HANDS-ON: The Longines Legend Diver lives up to its name
Longines was making stellar heritage reissues well before it was cool. Case in point is the stylish ’60s-inspired Legend Diver, first released way back in 2007. And while it’s become de rigueur for most major brands to release one or two retro pieces a year, the Longines Legend Diver (LLD) pioneered the reissue genre, and still holds its own, thanks to a well-balanced trifecta of timeless good looks, clear vintage style and cracking value.
First off, let’s tackle the style. The internal rotating bezel and twin crowns of the Legend draw their inspiration from a type of dive watch that was popular in the ’60s and ’70s called the Super Compressor. Most dive watches rely on thick cases, crystals and gaskets to create an impermeable wall to keep moisture out. The Super Compressor’s approach however, was slightly different. Developed by case-maker E. Piquerez SA (EPSA), it relied on the external pressure of the water to aid the water resistance of the watch – the deeper you went, the tighter the seal. It’s a clever system and was widely used by a range of watchmakers from the ’50s through to the ’70s – with notable examples including Jaeger-LeCoultre, IWC, Hamilton and of course, Longines. A key feature of many of these watches is the dual crowns – one to deal with the time, the other handling the internal rotating bezel.

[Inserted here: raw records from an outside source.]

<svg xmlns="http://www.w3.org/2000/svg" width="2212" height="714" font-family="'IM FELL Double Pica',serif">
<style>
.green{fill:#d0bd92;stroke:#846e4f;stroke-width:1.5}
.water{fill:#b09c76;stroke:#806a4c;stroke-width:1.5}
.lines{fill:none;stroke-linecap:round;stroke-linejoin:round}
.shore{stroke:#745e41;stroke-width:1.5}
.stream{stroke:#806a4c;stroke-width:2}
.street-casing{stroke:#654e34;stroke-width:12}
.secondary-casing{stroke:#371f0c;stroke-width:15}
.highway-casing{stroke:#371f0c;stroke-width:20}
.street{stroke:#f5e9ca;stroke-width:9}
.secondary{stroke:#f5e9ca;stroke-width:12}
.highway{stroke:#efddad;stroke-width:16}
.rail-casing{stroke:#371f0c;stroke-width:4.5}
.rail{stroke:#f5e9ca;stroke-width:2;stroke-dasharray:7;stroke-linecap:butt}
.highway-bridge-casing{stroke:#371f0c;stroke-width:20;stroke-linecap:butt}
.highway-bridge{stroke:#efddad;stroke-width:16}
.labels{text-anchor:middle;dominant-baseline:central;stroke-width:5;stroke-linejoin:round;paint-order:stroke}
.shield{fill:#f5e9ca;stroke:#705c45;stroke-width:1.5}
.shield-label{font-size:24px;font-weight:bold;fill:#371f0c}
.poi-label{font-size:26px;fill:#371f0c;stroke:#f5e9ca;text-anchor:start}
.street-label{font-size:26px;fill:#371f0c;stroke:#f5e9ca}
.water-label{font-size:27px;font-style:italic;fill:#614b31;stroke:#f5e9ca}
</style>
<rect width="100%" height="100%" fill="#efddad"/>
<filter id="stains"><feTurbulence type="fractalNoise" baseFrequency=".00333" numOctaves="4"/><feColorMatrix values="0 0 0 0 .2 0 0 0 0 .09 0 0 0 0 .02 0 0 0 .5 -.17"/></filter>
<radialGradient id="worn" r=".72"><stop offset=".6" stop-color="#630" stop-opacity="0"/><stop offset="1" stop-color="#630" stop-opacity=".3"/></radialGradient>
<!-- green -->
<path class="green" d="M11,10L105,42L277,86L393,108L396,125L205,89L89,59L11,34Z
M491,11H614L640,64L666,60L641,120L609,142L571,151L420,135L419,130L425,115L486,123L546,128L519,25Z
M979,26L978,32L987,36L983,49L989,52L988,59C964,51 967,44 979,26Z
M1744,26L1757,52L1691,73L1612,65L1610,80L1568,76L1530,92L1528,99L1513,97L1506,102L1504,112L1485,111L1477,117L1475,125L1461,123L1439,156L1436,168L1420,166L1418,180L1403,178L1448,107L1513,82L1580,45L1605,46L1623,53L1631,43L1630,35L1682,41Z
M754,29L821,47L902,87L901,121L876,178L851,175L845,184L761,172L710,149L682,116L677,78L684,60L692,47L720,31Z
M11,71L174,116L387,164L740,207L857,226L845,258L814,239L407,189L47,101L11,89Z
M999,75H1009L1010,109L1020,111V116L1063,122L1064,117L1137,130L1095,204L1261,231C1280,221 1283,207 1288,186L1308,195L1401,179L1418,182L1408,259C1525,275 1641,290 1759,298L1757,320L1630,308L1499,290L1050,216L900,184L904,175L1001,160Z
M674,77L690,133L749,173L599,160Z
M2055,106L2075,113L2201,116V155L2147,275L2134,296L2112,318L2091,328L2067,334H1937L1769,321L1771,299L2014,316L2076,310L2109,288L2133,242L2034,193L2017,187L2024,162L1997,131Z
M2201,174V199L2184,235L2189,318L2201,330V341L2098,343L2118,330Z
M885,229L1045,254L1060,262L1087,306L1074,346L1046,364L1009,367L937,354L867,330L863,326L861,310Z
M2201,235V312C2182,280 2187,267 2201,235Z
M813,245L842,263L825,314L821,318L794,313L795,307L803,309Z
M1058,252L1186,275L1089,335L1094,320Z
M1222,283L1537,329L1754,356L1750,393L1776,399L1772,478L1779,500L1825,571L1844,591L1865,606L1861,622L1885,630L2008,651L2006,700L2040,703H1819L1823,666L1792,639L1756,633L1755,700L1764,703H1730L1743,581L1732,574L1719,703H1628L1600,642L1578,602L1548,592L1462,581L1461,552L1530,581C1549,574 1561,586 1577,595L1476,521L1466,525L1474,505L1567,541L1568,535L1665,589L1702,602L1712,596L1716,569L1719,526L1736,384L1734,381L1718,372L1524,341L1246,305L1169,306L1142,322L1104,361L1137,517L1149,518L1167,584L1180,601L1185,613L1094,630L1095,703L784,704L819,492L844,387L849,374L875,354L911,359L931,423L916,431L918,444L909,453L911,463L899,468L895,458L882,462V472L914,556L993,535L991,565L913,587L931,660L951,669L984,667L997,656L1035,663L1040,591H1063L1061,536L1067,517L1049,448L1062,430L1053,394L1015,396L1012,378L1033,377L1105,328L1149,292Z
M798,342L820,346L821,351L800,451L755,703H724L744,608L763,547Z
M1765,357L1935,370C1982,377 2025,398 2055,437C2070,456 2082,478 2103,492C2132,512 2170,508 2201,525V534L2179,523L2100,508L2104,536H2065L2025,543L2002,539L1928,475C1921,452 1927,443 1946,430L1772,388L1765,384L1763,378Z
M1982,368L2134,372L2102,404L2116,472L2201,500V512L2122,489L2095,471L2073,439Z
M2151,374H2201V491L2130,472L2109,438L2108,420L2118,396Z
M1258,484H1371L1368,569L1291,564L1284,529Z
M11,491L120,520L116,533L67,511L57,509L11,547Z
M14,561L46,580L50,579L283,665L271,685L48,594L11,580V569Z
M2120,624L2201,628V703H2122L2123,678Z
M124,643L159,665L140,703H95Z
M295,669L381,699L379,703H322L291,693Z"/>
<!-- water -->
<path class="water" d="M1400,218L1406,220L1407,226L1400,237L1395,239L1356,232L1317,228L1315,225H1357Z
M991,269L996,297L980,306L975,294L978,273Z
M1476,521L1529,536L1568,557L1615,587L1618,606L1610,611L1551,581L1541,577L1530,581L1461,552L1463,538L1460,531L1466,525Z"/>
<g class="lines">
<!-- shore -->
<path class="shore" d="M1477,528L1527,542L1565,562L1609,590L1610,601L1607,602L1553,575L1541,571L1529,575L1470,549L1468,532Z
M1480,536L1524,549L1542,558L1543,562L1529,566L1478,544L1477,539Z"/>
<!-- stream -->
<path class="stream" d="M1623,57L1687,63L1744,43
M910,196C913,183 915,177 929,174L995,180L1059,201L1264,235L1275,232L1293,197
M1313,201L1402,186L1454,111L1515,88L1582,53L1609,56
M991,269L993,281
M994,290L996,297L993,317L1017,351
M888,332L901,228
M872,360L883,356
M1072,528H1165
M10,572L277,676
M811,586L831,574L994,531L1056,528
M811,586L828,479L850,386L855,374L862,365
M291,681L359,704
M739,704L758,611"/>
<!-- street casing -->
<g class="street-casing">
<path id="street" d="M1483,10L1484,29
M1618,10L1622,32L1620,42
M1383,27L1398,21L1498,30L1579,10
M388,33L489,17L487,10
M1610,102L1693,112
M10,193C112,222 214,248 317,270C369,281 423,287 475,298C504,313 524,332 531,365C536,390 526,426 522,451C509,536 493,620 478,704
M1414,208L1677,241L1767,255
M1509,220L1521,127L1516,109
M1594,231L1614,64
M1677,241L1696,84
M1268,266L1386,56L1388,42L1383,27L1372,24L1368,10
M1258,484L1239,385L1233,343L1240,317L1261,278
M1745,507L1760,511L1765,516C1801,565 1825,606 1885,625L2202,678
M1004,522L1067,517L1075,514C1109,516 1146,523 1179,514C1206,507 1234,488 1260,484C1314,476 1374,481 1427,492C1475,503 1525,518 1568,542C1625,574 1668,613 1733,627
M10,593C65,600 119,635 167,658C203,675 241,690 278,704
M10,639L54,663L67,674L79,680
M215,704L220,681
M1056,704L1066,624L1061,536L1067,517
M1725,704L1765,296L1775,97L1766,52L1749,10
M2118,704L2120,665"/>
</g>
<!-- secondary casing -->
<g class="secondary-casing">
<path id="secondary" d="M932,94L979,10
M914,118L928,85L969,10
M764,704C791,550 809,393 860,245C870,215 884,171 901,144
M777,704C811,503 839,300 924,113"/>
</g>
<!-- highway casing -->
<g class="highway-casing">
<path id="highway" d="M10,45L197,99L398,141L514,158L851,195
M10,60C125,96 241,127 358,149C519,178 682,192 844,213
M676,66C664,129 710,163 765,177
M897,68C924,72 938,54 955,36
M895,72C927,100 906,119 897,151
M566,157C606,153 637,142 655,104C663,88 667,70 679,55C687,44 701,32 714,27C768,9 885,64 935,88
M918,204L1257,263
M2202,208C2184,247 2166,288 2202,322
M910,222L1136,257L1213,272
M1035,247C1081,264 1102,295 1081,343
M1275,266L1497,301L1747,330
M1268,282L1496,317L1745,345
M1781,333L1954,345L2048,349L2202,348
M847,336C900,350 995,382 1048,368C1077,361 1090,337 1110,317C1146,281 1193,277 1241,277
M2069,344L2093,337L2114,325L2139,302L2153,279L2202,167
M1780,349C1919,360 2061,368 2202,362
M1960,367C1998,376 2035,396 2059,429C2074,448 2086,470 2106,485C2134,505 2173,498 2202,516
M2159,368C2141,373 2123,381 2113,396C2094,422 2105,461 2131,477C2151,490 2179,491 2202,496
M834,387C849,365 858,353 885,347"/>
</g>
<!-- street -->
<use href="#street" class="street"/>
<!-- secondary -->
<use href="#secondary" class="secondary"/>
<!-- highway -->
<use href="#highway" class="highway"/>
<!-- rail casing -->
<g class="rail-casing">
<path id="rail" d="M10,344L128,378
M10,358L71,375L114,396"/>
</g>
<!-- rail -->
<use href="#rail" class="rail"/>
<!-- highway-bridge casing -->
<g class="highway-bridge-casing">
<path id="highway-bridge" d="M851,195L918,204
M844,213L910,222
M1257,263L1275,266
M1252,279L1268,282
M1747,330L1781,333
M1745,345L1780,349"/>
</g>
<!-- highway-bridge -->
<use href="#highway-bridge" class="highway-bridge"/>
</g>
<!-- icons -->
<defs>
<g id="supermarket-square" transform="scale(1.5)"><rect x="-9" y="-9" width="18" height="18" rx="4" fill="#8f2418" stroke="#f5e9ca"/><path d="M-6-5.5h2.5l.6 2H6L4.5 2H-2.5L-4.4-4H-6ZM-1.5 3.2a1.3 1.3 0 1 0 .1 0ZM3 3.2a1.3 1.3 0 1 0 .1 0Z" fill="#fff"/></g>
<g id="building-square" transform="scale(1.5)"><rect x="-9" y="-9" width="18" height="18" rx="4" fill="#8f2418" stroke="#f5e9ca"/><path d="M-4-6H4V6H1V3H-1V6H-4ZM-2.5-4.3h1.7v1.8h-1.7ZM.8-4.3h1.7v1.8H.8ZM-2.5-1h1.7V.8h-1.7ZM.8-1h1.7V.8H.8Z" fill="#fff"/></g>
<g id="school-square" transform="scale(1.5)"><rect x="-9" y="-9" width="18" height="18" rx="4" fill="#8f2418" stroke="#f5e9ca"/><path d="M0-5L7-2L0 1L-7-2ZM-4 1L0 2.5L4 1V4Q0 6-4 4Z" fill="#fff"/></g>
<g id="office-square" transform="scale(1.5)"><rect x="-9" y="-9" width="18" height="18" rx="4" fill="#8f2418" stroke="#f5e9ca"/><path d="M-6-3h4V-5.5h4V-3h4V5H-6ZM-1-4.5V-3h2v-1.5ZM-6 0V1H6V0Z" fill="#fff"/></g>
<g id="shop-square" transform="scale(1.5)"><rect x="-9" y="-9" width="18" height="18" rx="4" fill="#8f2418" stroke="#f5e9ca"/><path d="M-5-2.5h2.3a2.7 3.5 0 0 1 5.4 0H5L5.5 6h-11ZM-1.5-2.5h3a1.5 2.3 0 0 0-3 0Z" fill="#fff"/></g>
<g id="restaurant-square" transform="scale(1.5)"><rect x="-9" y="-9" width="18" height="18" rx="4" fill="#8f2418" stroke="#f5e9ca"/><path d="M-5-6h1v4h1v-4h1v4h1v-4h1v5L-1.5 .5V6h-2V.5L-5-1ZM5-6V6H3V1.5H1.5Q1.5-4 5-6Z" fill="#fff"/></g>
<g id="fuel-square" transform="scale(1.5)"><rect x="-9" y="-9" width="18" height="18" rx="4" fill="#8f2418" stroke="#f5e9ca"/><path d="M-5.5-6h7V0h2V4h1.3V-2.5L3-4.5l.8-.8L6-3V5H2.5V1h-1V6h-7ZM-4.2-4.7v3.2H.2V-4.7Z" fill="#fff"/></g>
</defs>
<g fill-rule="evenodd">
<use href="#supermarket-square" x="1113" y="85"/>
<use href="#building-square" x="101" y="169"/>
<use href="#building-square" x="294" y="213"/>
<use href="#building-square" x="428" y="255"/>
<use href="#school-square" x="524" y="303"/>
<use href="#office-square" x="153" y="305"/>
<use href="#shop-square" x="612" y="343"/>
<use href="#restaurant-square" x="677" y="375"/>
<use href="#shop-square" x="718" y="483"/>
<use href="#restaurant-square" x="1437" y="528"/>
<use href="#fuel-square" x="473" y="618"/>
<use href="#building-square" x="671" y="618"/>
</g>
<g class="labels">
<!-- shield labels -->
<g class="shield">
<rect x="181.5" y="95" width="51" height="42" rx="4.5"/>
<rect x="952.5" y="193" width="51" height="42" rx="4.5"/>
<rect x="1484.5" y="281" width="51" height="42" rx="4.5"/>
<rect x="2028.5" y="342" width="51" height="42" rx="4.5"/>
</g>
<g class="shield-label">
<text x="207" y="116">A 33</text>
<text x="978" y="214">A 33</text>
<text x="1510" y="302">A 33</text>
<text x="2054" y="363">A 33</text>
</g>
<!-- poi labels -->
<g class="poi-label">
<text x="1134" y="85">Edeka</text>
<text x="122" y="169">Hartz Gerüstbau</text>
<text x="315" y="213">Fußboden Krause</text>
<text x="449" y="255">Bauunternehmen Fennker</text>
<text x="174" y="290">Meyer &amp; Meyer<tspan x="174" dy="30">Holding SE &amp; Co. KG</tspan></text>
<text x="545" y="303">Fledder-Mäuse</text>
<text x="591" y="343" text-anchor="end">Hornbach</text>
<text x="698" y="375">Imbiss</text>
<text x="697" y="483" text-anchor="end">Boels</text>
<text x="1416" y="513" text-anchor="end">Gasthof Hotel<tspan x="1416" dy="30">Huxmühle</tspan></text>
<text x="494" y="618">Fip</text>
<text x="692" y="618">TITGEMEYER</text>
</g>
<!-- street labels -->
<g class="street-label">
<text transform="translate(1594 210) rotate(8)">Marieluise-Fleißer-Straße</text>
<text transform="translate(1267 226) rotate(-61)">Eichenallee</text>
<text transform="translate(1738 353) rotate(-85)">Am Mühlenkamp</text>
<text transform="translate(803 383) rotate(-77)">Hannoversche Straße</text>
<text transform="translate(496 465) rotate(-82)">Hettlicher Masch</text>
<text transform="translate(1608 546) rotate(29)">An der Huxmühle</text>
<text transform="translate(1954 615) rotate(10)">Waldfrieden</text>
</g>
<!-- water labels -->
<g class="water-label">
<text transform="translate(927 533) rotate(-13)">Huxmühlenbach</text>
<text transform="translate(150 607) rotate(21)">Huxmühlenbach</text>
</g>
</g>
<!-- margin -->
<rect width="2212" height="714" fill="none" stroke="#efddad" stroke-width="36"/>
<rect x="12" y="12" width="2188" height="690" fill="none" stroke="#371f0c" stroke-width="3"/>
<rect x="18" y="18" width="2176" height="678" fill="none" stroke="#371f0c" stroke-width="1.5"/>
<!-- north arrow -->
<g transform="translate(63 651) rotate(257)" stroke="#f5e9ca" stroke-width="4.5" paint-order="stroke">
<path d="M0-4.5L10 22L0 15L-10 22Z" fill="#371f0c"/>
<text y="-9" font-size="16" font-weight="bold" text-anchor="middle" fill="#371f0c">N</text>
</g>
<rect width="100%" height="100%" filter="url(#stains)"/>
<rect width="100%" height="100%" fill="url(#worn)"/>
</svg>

That’s the theory – but how does the Legend Diver look in reality? Well, it looks the business. At 42mm, the case is hefty and if anything I’d say it wears on the larger side thanks to the long, curving lugs and narrow bezel. Aside from these features the case is quite spartan, with simple lines and a polished finish, all of which serves to let the dial shine. And what a dial. Glossy, black and surprisingly deep thanks to the internal bezel, it’s shown off to full effect under the domed sapphire crystal, with creamy printing and generously long markers that effortlessly combine legibility and vintage chic. Aside from the markers and arrowhead handset, the look is relatively sparse, with brand, hourglass logo and cursive ‘Automatic’ text the only other features. (Incidentally, Longines initially made versions of the LLD with and without a date function, but discontinued the no-date version, so obviously that’s now very much in-demand from collectors.)
The LLD is rated to 300m, achieved using screw-down crowns and caseback rather than the compression style case that inspired it. It’s powered by an ETA 2824, hidden away behind a solid caseback replete with a handsome engraving of a skin diver. The strap is one of the more polarising elements of the watch. Made in the padded sailcloth style, it’s very stiff at first, and I know many people swap it out quite quickly, but I think it suits the overall vibe of the piece well.
It’s strange to think that this heritage reissue is 10 years old – it was one of the first models that really caught my eye when I was getting into watches. For me it still stands out as one of the best examples of its type, and an important release that went a long way to popularising the vintage revival that has dominated the industry in the past decade.